_PROBLEM TO SOLVE:_ Your output should be the lines from the one that contains "ospiti presenti nella" to the end of the listing, transcribed exactly. Include nothing else.

_DATA FOR THIS EXERCISE:_
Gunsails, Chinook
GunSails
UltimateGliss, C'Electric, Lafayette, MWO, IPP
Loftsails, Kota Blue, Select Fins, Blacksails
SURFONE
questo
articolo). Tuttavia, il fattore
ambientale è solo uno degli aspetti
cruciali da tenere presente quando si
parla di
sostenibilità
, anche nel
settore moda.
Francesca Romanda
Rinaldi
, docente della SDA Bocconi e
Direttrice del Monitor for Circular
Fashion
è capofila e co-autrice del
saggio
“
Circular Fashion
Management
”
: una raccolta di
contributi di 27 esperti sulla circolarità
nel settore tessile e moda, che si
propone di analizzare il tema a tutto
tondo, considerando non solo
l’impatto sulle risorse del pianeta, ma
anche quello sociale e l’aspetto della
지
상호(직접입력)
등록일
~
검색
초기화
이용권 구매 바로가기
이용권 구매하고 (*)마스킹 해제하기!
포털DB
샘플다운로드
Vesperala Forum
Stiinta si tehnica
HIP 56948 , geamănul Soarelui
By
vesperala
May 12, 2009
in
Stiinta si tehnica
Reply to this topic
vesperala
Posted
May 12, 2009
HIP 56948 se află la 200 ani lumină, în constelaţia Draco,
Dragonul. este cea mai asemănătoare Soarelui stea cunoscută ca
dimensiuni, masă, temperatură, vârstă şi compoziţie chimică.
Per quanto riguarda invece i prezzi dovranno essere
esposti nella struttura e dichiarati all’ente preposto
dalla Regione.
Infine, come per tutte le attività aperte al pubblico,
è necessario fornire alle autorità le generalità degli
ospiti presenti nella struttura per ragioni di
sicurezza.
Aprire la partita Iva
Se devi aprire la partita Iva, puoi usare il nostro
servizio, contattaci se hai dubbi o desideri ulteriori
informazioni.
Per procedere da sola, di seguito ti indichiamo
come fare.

_EXPECTED ANSWER:_
ospiti presenti nella struttura per ragioni di
sicurezza.
Aprire la partita Iva
Se devi aprire la partita Iva, puoi usare il nostro
servizio, contattaci se hai dubbi o desideri ulteriori
informazioni.
Per procedere da sola, di seguito ti indichiamo
come fare.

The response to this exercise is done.